→ Brief 1
Check each statement against the piece on pride below and answer yes or no for each, quoting the words that decide it: (a) the sermon was given in 1950 in Moscow, Idaho; (b) the writer has three children; (c) the sermon says Jesus called the Pharisees hypocrites.
→ Brief 2
In one to three sentences, explain why, according to the piece on pride below, the story Jesus tells shocked those who first heard it.
→ Brief 3
Retype everything in the piece on pride below, from "My father’s preached" down to "ring true today.".

Pride can be a good thing. I am the proud grandfather of two adorable boys, almost 5 and three months. I revel in watching them as they grow. I feel their love when they talk to me. And yes, the three-month-old talks. He has his own language, of course, which is impossible to translate. I am a proud person who has accomplished much in my life. I have five talented, successful children and a loving wife. Retirement from public school teaching is great.
What bothers me about pride is watching and listening to people who expound upon their accomplishments and declare that no one is a good as they are. Self-righteous, hypocritical snobs who declare they have the only right answers to questions which have no right answer. I must be careful so that I do not join that group. Hypocrisy abounds in our political season this year and whereas I do have my favorites in this state, other states will face a daunting task of sifting through the minutia of promises given but unfulfilled.
My father’s preached about the sin of pride in a sermon given in 1950 in Moscow, Idaho. I think it speaks to the challenge we all have when it comes to being human and mostly self-serving. When I think about pride and greed and the effects they have on us as a society, I know I have much to learn. Enjoy the words from 60 years ago which still ring true today.
The Sin of Pride
“God, I thank thee that I am not as other men are. Luke 18:11
In the Gospel for today Jesus tells a little story which must have shocked those who first heard it. We know it so well that it makes little impression on us. We expect no good of the Pharisees, and we know that Jesus was very friendly toward publicans and sinners. But the impression this story made upon those who first heard it was just the opposite, because the Pharisees were the best people of the time. They really were. They were not all hypocrites. Jesus never said they were. They were a good deal like the Puritans in New England. They sincerely wished to purify the Jewish religion, and to lift it to as a high a plan as possible. Jesus refused to join any of the parties into which the Jewish religion was divided — The Sadducees, who were quislings, who ran the Temple and robbed the people who worshipped there, and who were collaborationists with the Romans, the Zealots; who were terrorists, just like those in Palestine today, patriotic, but misguided; or the Essenes, who lived in the desert — apart from the life of the world. This may sound strange, but it is true, that the people whose views were nearest those of Jesus were Pharisees, that is the best of them. Therefore, this parable shocked all the people who heard it.

→ Data segment
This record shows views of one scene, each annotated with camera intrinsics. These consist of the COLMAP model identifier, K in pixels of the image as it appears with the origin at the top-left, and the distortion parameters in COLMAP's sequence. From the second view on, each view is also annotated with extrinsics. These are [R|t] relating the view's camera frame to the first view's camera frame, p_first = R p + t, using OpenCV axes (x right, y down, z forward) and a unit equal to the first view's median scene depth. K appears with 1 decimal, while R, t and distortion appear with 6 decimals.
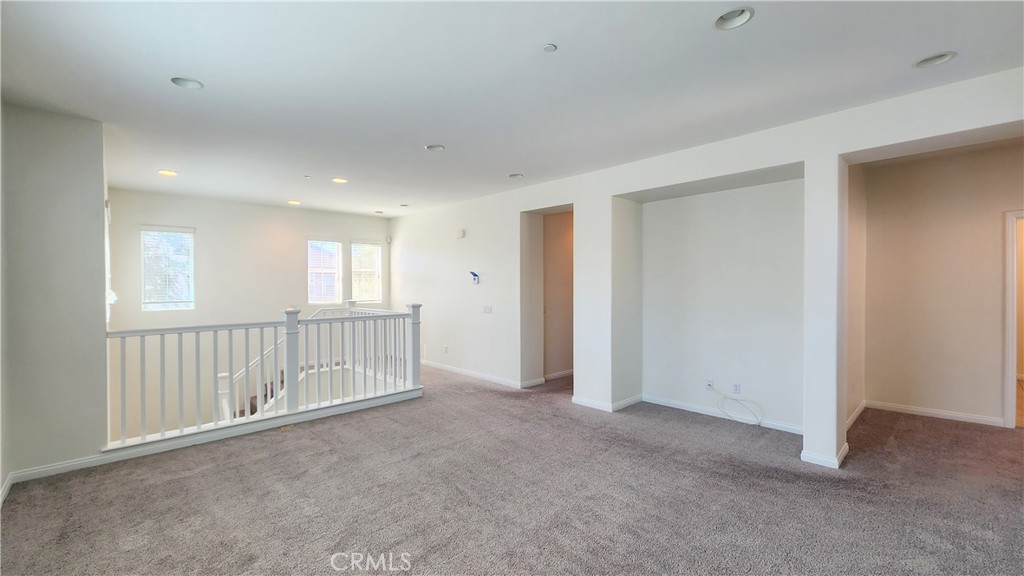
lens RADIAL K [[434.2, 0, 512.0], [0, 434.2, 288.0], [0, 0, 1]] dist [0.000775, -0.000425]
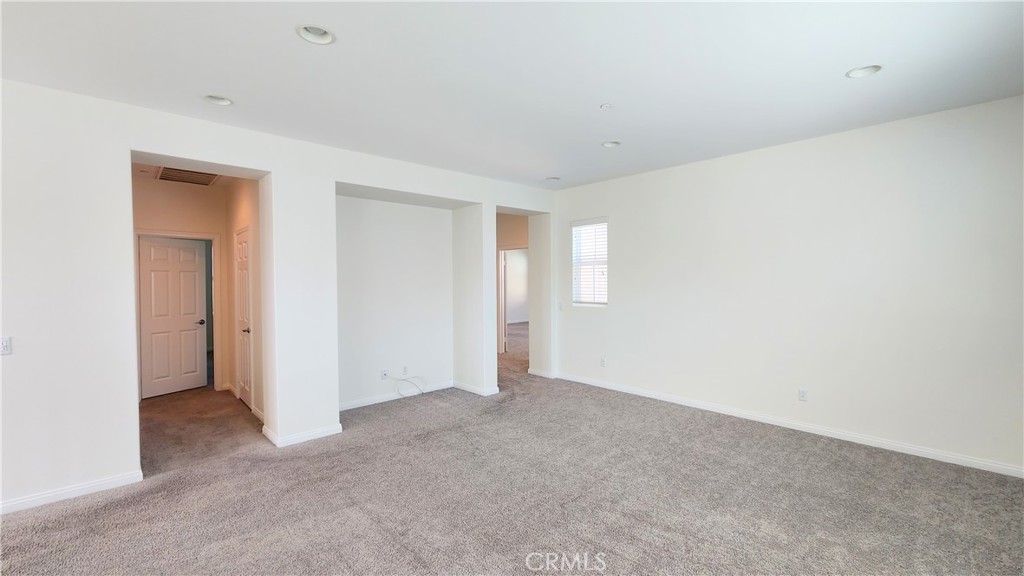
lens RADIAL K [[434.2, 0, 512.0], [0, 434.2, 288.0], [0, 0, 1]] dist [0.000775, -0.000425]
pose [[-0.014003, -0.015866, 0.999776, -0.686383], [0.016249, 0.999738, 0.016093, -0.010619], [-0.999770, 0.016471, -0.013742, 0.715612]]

→ Expected output 1
(a) Yes: "in a sermon given in 1950 in Moscow, Idaho."
(b) No: "I have five talented, successful children and a loving wife."
(c) No: "They were not all hypocrites. Jesus never said they were."

→ Expected output 2
The Pharisees were the best people of the time, not all hypocrites, and they sincerely wished to purify the Jewish religion. The people whose views were nearest those of Jesus were the best of the Pharisees. So a story that cast a Pharisee in a poor light shocked its first hearers, who expected the opposite.

→ Expected output 3
My father’s preached about the sin of pride in a sermon given in 1950 in Moscow, Idaho. I think it speaks to the challenge we all have when it comes to being human and mostly self-serving. When I think about pride and greed and the effects they have on us as a society, I know I have much to learn. Enjoy the words from 60 years ago which still ring true today.